Спермацетов уезжает, а Разбитной входит в гостиную и объявляет, что недоразумение улажено. Ошеломленного Вологжанина сажают в карету и привозят в церковь.

Обряд совершился благополучно. Невеста была просто «голубушка», как выражались впоследствии крутогорские дамы, но жених неоднократно озирался по сторонам, как бы отыскивая чего-то глазами, и по временам вздрагивал и горько улыбался. Полицейским было наистрожайше приказано ни под каким видом не впускать в церковь Махоркина, от которого могли ожидать всякого невежества, и он действительно не был впущен, но в ту минуту, когда молодая садилась вместе с молодым в карету, чтобы отправиться в благородное собрание, где ожидал их свадебный бал и ужин, то в толпе раздался знакомый Вологжанину голос: «Блаженствуй, несравненная! я согласен!»

Впрочем, Настасья Ивановна рассказывала впоследствии, что когда Вологжанина поздравляли в церкви с благополучным исполнением желания, то он, вместо того чтобы улыбнуться, как водится, и отвечать какою-нибудь любезною фразою, неприлично рассмеялся и сказал: «Д-да! поправил-таки я свои обстоятельства!»

Госпожа Луковицына, слыша этот рассказ, сначала как будто задумалась, но потом, как бы осененная внезапным блеском свыше, воскликнула, что и она, с своей стороны, кое-что заметила, но сначала не поняла, а теперь все делается для нее ясно.
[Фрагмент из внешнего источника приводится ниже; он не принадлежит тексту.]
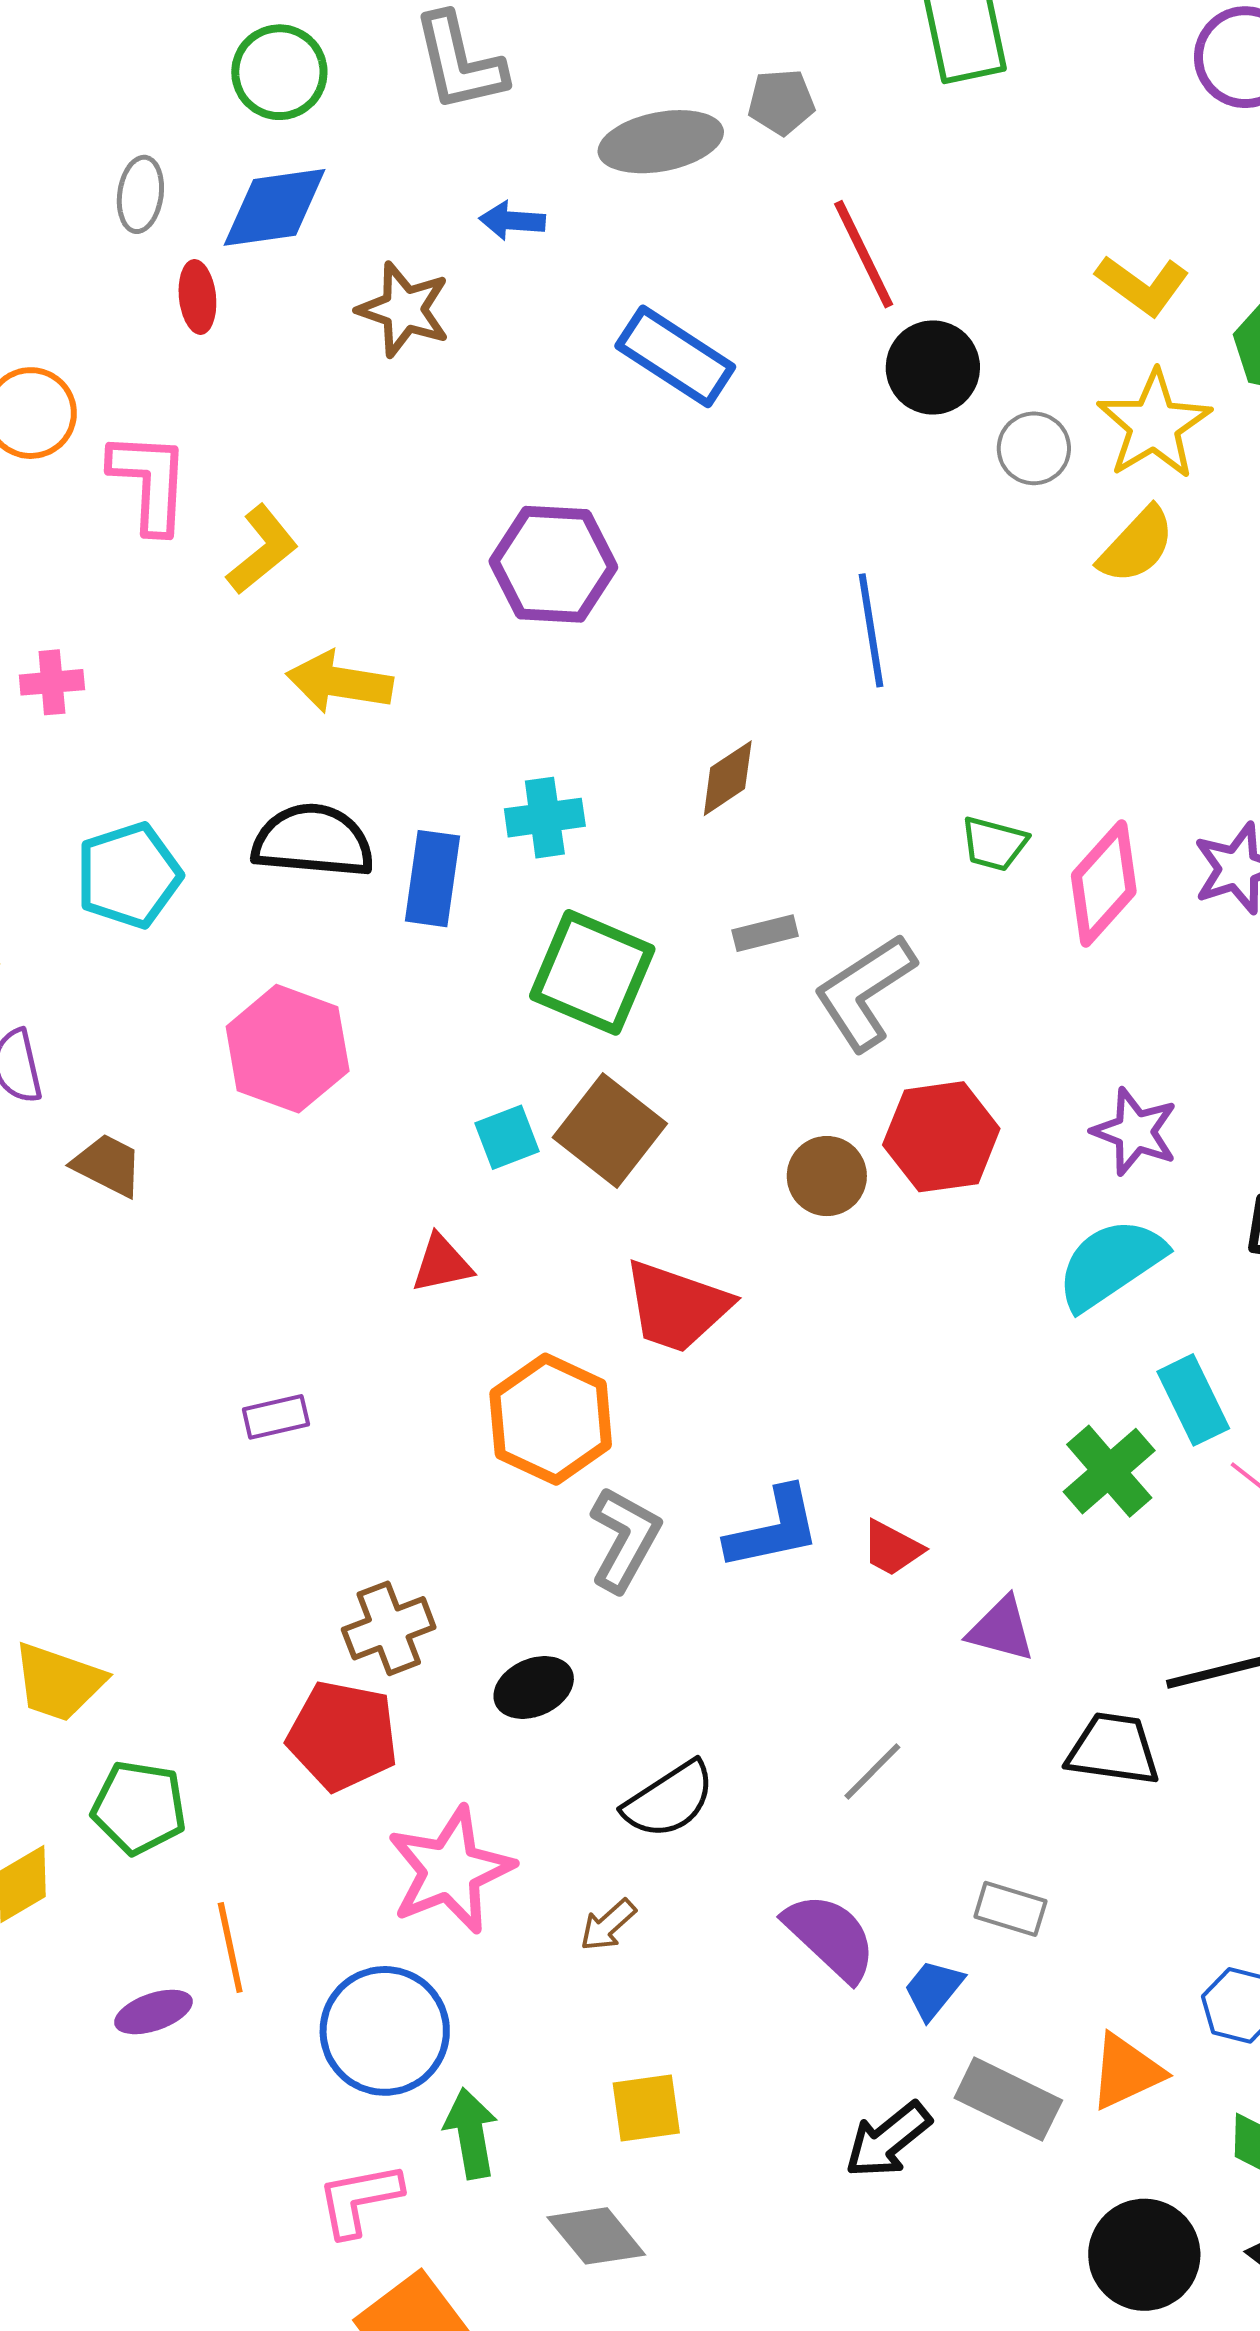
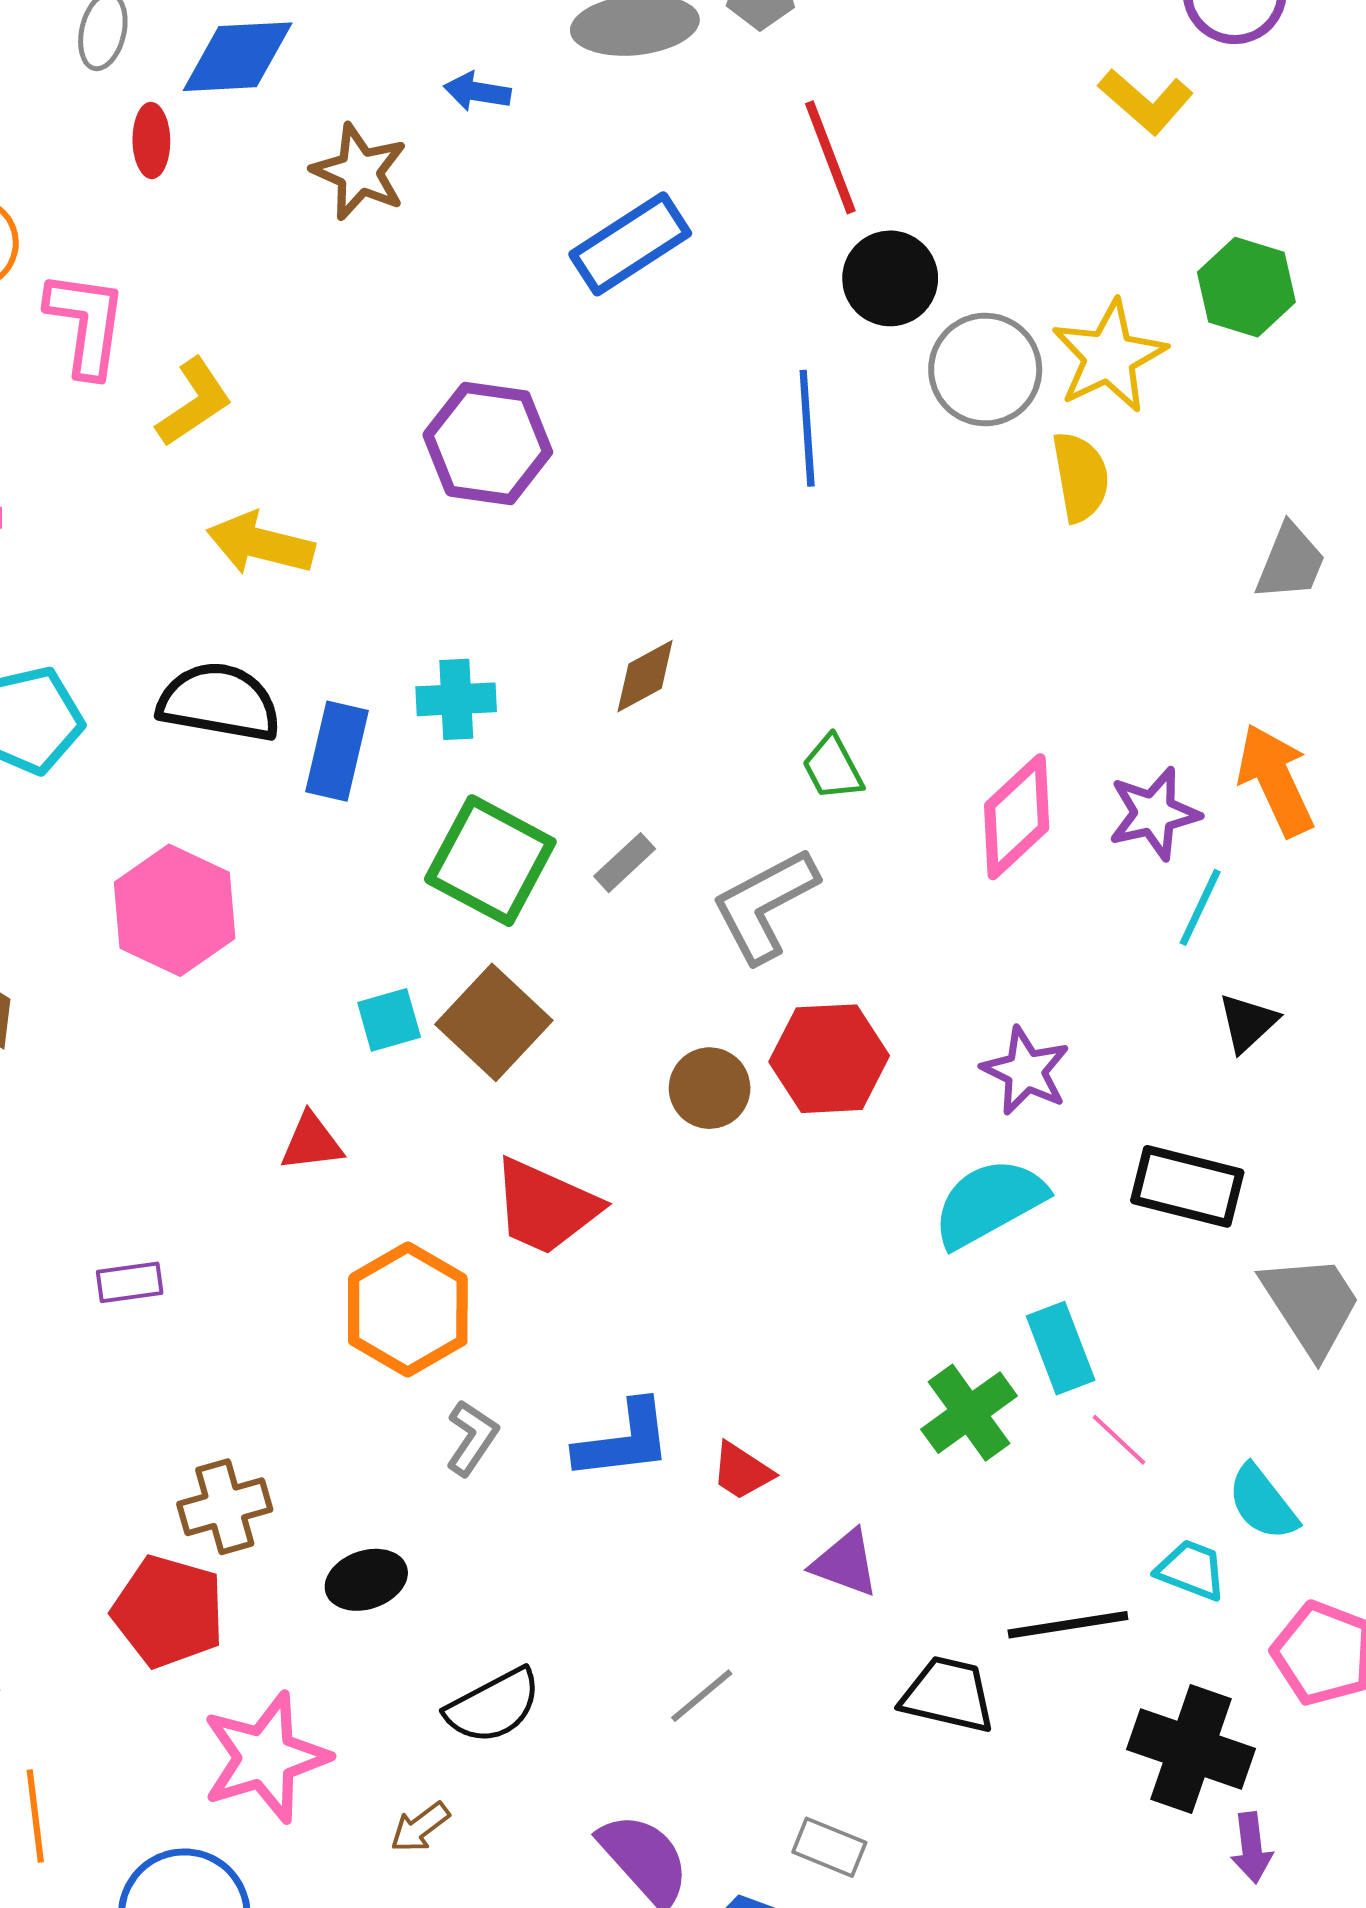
yellow L-shape: (1142, 285) -> (1146, 101), moved
blue rectangle: (675, 356) -> (630, 244), turned -71
gray circle: (1034, 448) -> (985, 370), size x1.5
yellow semicircle: (1137, 545) -> (1080, 477), turned -58
blue line: (871, 630) -> (807, 428), moved
green trapezoid: (994, 844) -> (833, 768), moved, turned 42
gray rectangle: (765, 933) -> (625, 863), moved, turned -34
gray L-shape: (625, 1539) -> (472, 1438), size x0.7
А именно, когда Вологжанин вошел в залу благородного собрания и встречен был, как водится, на пороге родителями невесты, то, исполнив должную формальность, подошел к Порфирию Петровичу, поцеловал его три раза и сказал при этом: «Подлец!» Но Порфирий Петрович только крякнул и отправился навстречу к другим гостям.